[WHAT THE EXERCISE ASKS]
Retype, exactly as they appear below, the lines between the line holding "### **Performance Optimization**" and the line holding "- **ML**: Model quantization, batch inference", both ends included.

(Source texts of formatted documents)

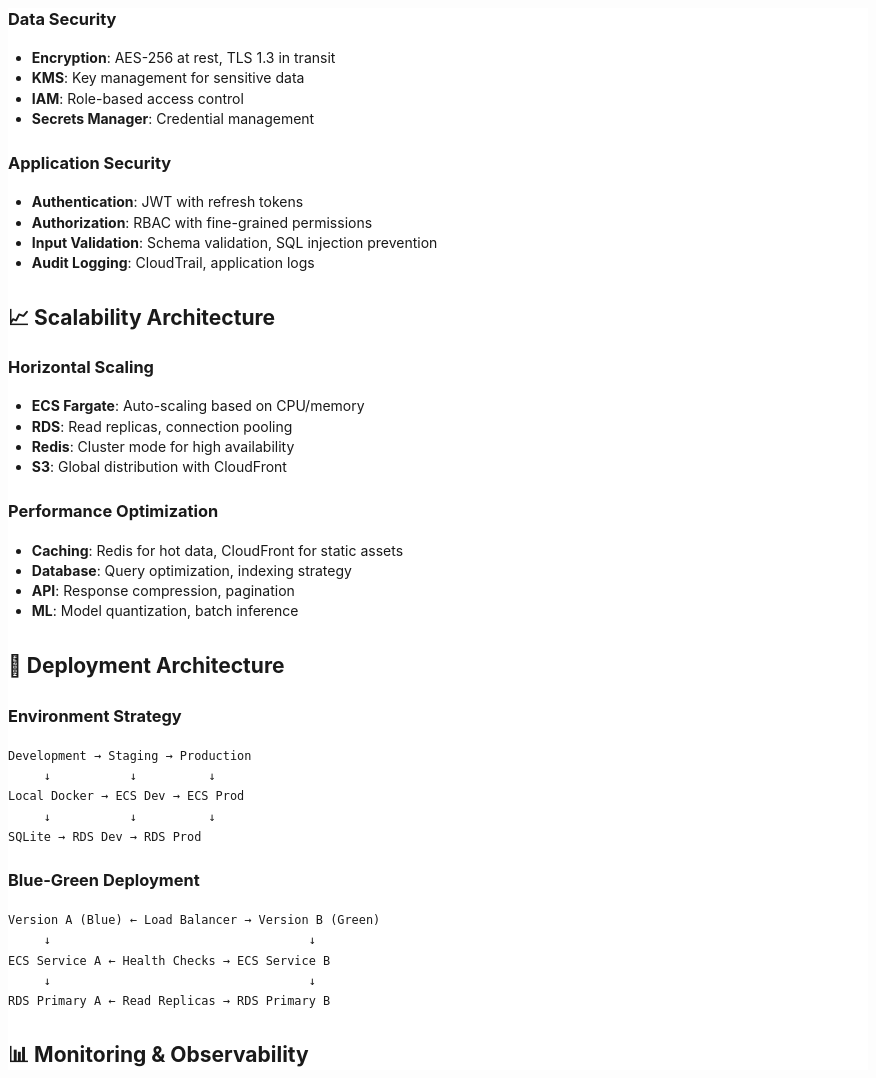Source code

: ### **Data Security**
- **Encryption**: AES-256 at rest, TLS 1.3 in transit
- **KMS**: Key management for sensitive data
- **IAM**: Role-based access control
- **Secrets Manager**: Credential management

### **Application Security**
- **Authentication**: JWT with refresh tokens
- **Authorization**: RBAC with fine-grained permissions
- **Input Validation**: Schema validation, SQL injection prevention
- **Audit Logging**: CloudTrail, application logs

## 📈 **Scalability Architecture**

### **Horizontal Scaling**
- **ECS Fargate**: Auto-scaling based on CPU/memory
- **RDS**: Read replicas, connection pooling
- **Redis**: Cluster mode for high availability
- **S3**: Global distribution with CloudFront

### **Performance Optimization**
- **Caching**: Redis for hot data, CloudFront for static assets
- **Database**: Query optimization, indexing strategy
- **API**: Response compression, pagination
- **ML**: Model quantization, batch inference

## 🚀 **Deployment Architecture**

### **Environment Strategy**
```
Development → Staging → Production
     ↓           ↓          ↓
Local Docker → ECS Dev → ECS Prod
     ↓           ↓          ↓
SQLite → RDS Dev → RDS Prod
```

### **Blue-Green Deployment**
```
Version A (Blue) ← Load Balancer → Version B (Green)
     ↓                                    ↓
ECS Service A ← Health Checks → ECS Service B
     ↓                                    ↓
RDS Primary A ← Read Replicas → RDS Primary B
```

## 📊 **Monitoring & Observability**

[ANSWER]
### **Performance Optimization**
- **Caching**: Redis for hot data, CloudFront for static assets
- **Database**: Query optimization, indexing strategy
- **API**: Response compression, pagination
- **ML**: Model quantization, batch inference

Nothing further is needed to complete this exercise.